Recently we have noticed a disturbing trend in workers’ compensation claims of injured workers being summarily dismissed by a treating doctor while still in obvious need of treatment for their injury. One doctor declined to continue seeing an injured worker after he had referred the worker out for needed surgery, even though the insurance company denied the surgery. The injured worker was left without any care or the ability to get further pain medications.

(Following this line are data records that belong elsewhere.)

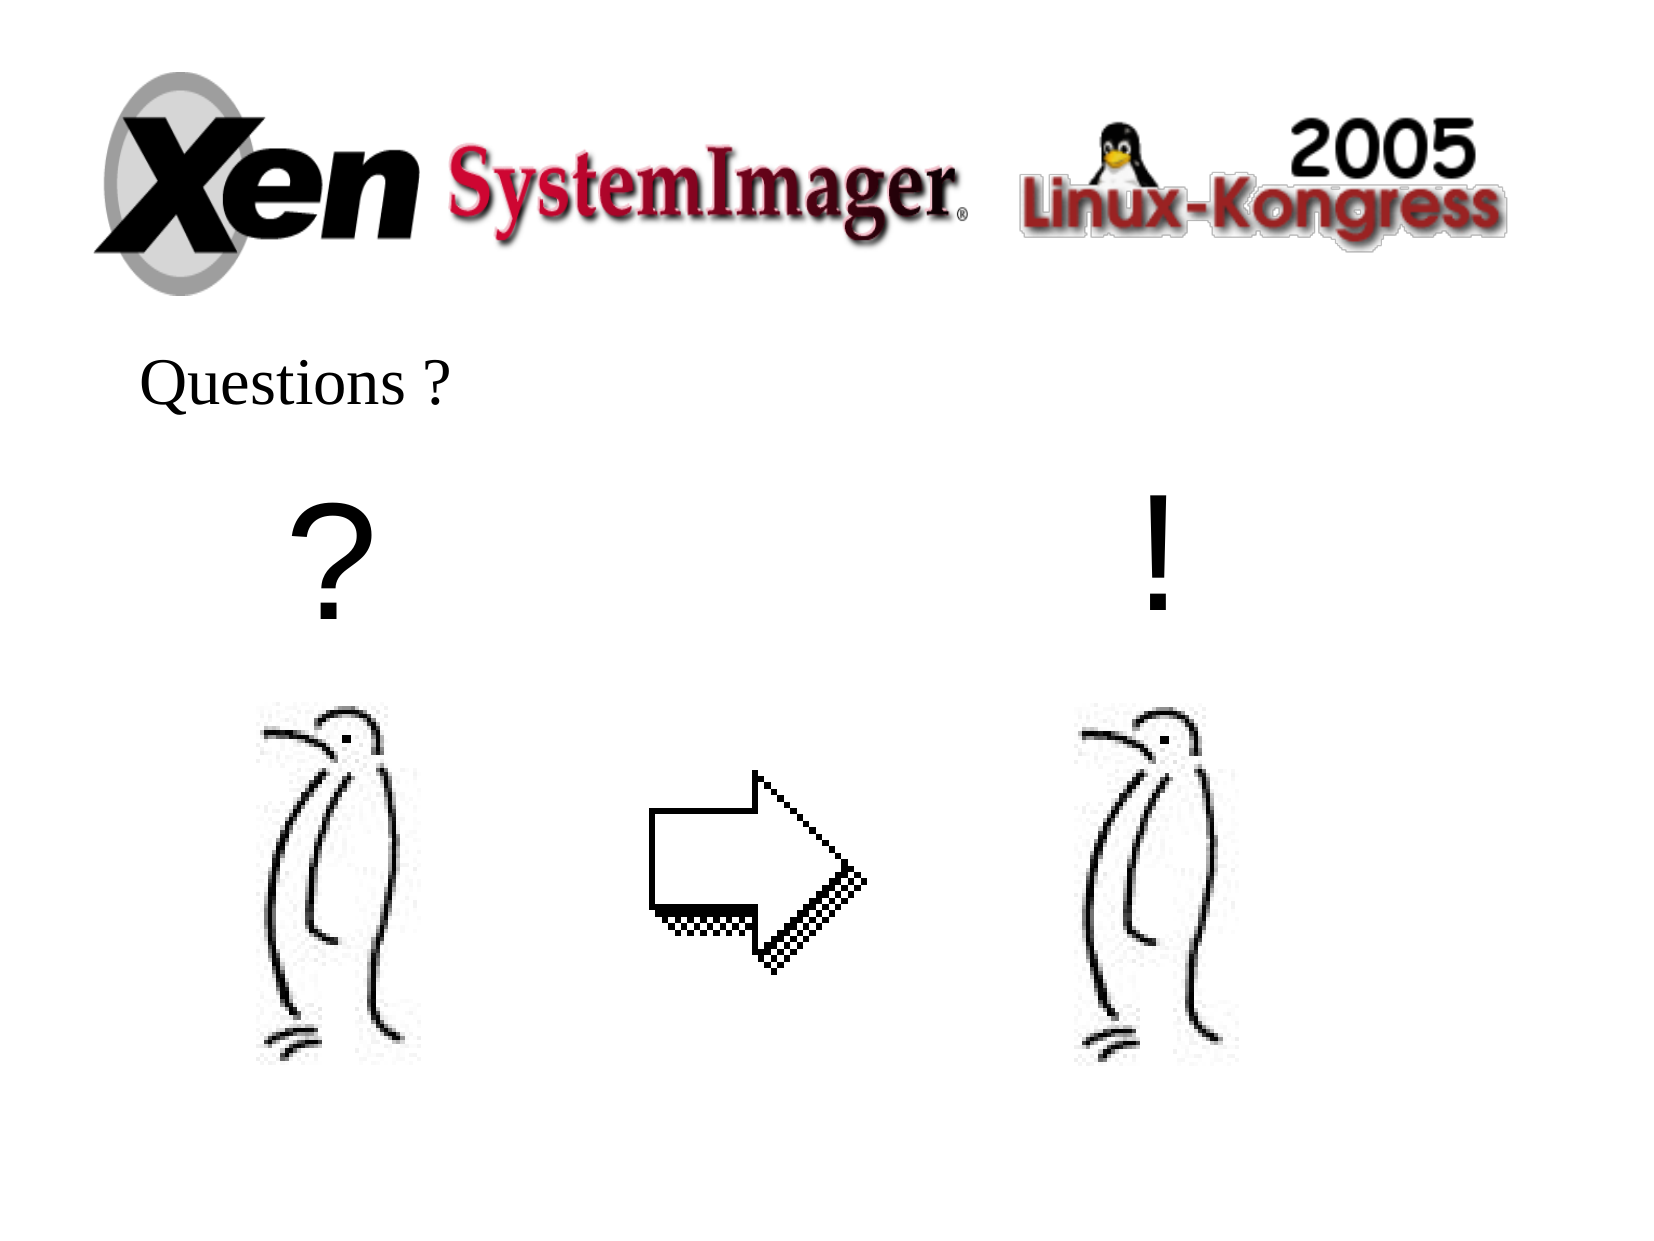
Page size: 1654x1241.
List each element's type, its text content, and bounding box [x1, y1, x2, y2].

picture [445, 132, 971, 254]
list Questions ? [121, 344, 1534, 1127]
picture [1006, 106, 1524, 265]
picture [93, 72, 420, 296]
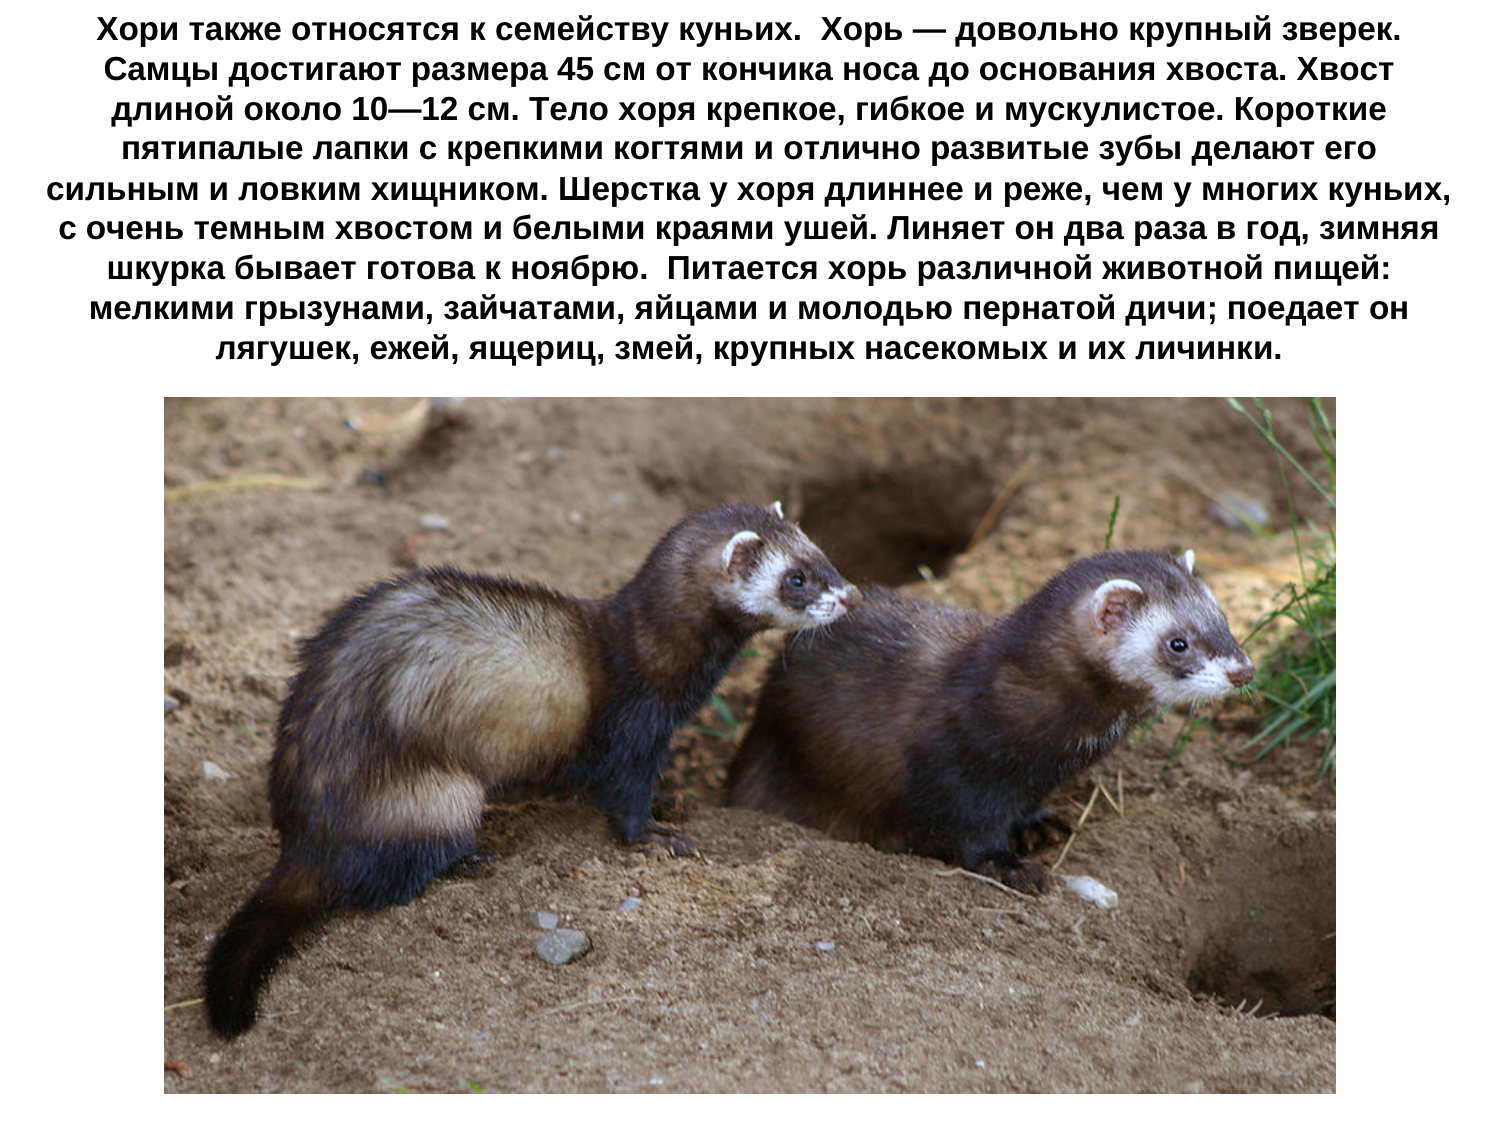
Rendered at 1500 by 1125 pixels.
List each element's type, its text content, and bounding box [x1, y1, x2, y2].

picture [164, 397, 1336, 1094]
title Хори также относятся к семейству куньих. Хорь — довольно крупный зверек. Самцы достигают размера 45 см от кончика носа до основания хвоста. Хвост длиной около 10—12 см. Тело хоря крепкое, гибкое и мускулистое. Короткие пятипалые лапки с крепкими когтями и отлично развитые зубы делают его сильным и ловким хищником. Шерстка у хоря длиннее и реже, чем у многих куньих, с очень темным хвостом и белыми краями ушей. Линяет он два раза в год, зимняя шкурка бывает готова к ноябрю. Питается хорь различной животной пищей: мелкими грызунами, зайчатами, яйцами и молодью пернатой дичи; поедает он лягушек, ежей, ящериц, змей, крупных насекомых и их личинки. [29, 0, 1471, 414]
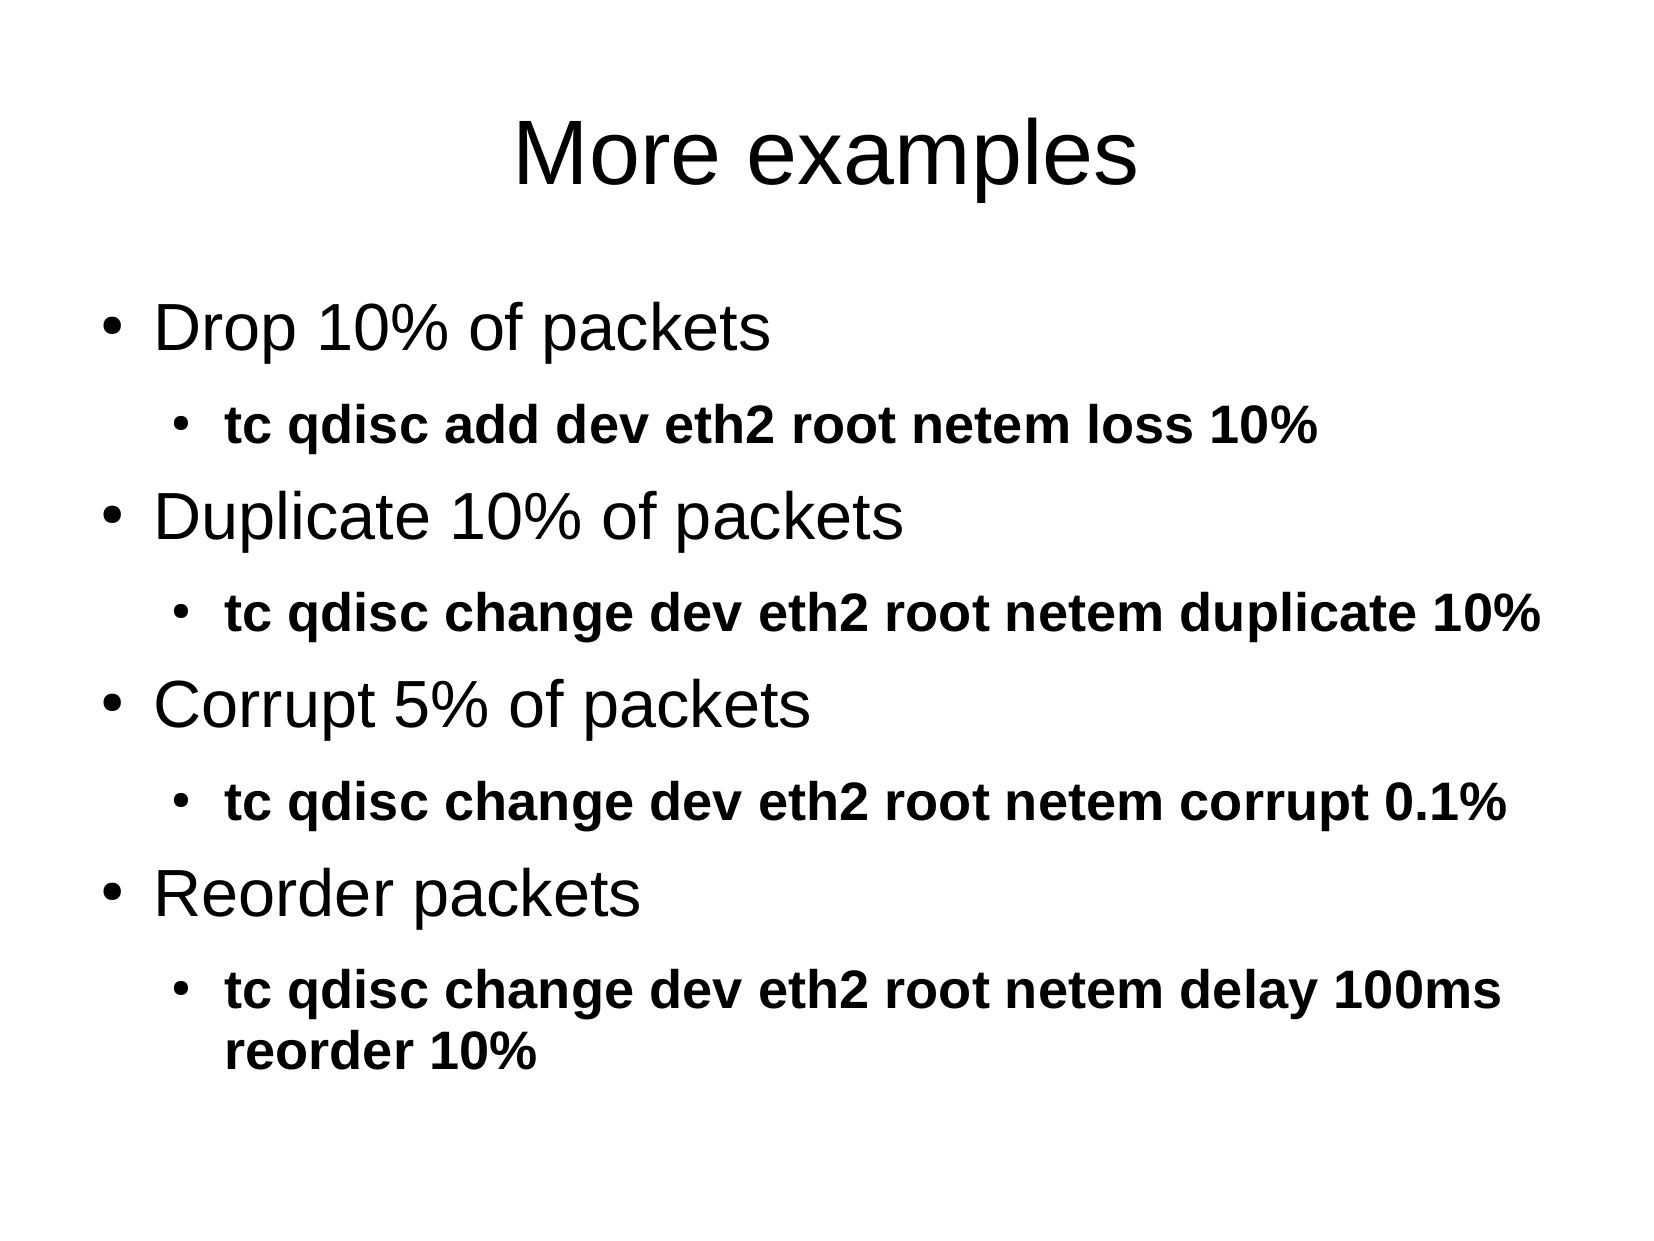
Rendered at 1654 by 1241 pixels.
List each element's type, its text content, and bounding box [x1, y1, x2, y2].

title More examples [82, 56, 1571, 250]
list Drop 10% of packets tc qdisc add dev eth2 root netem loss 10% Duplicate 10% of packets tc qdisc change dev eth2 root netem duplicate 10% Corrupt 5% of packets tc qdisc change dev eth2 root netem corrupt 0.1% Reorder packets tc qdisc change dev eth2 root netem delay 100ms reorder 10% [82, 290, 1571, 1109]
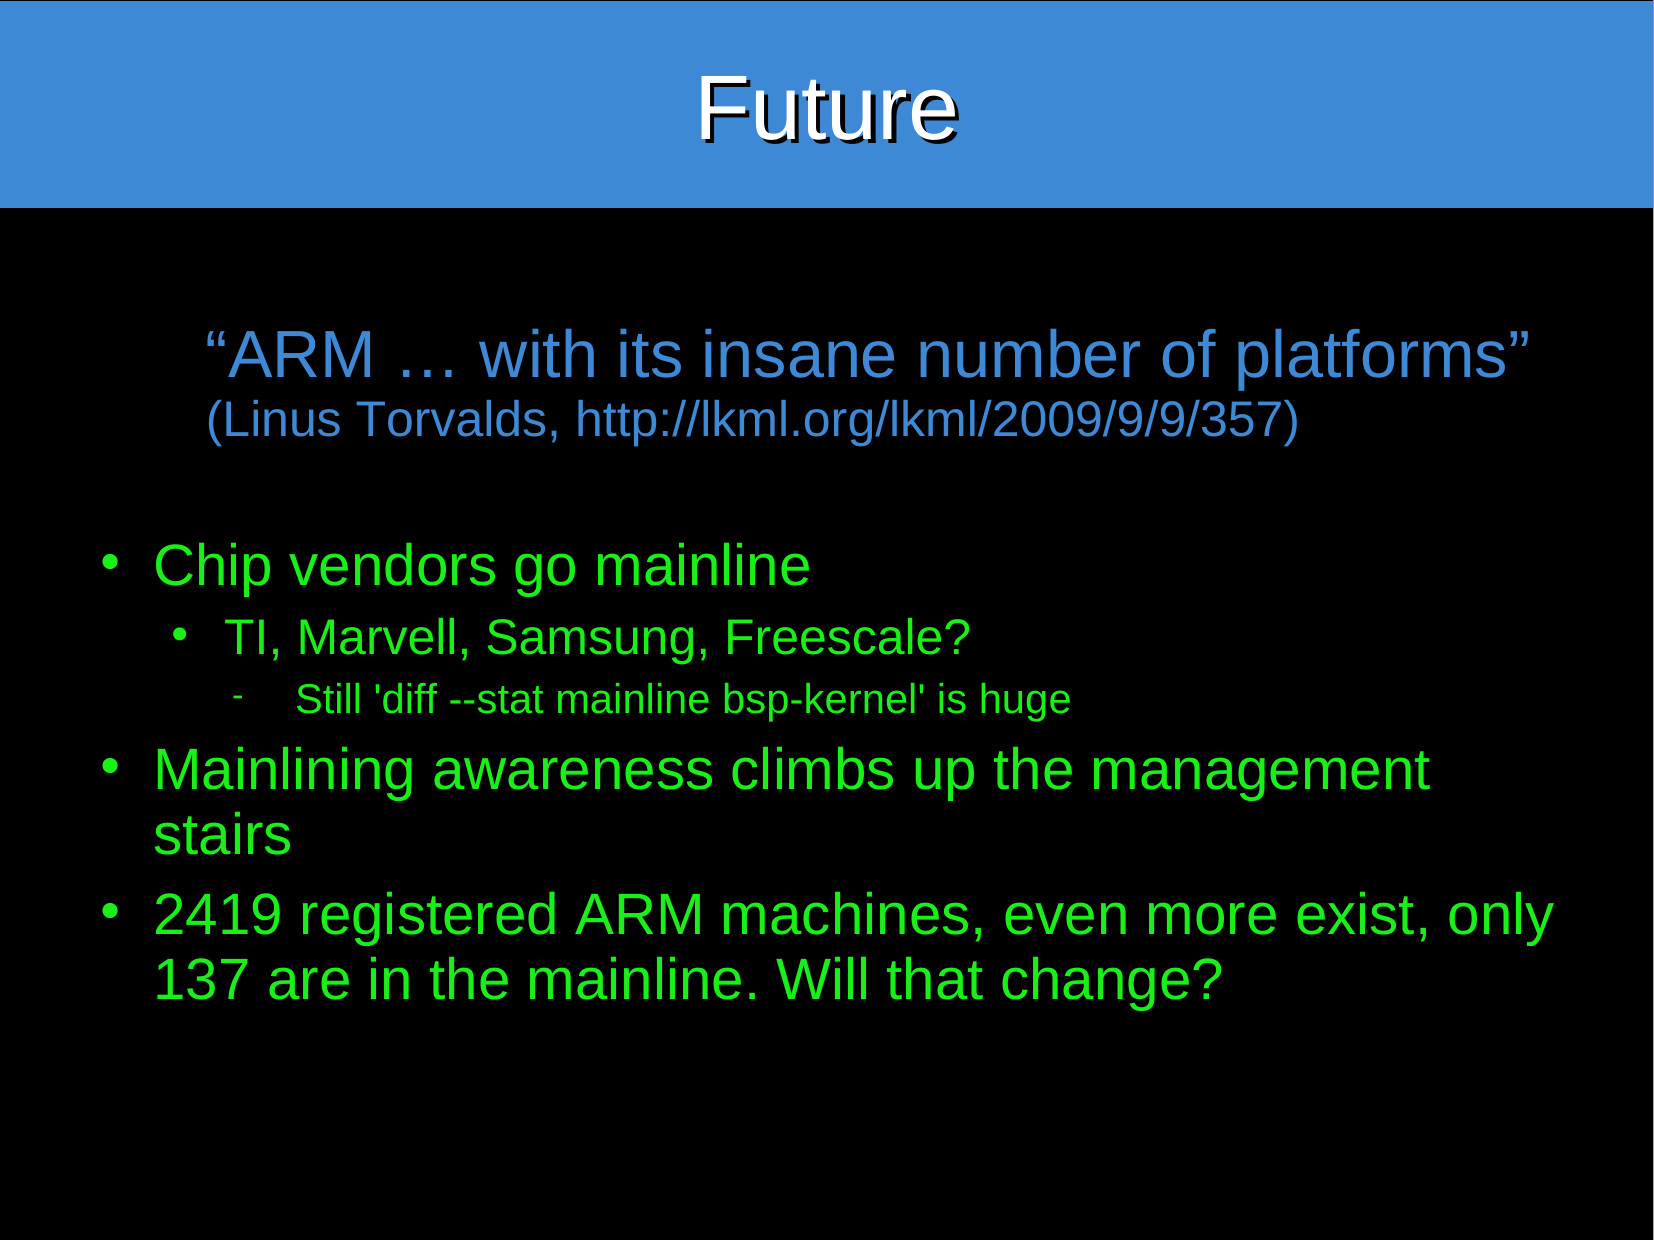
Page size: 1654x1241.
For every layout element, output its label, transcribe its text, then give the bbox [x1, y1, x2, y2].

list Chip vendors go mainline TI, Marvell, Samsung, Freescale? Still 'diff --stat mainline bsp-kernel' is huge Mainlining awareness climbs up the management stairs 2419 registered ARM machines, even more exist, only 137 are in the mainline. Will that change? [82, 527, 1572, 1162]
title Future [0, 1, 1654, 208]
text_box “ARM … with its insane number of platforms” (Linus Torvalds, http://lkml.org/lkml/2009/9/9/357) [191, 310, 1616, 456]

Since 1986 there have been Federal laws that prohibit hospitals from prematurely discharging a patient because of a low paying insurance plan or refusing treatment because of a patient’s inability to pay. However, there are no such Federal laws for private clinics and doctors. The American Medical Association has established guidelines regarding when a doctor may terminate a patient relationship, based on its Code of Ethics. Non-compliance with treatment, missed appointments, rude or obnoxious behavior, drug seeking behavior, non-payment of bills, retirement of doctor/closing of practice and changes in insurance are among the accepted reasons.
Doctors may not dismiss a patient while they are in an emergency or critical phase of care or when there is a lack of access to other appropriate medical care for the patient. If such a dismissal happens, do not be argumentative, rude or obnoxious. Do not ask this physician for a referral to a new doctor. Try to find your own doctor through your church, family, friends or other associates who may have contacts in the medical community. If the dismissal is unjustified, you may want to file a complaint with the State medical board.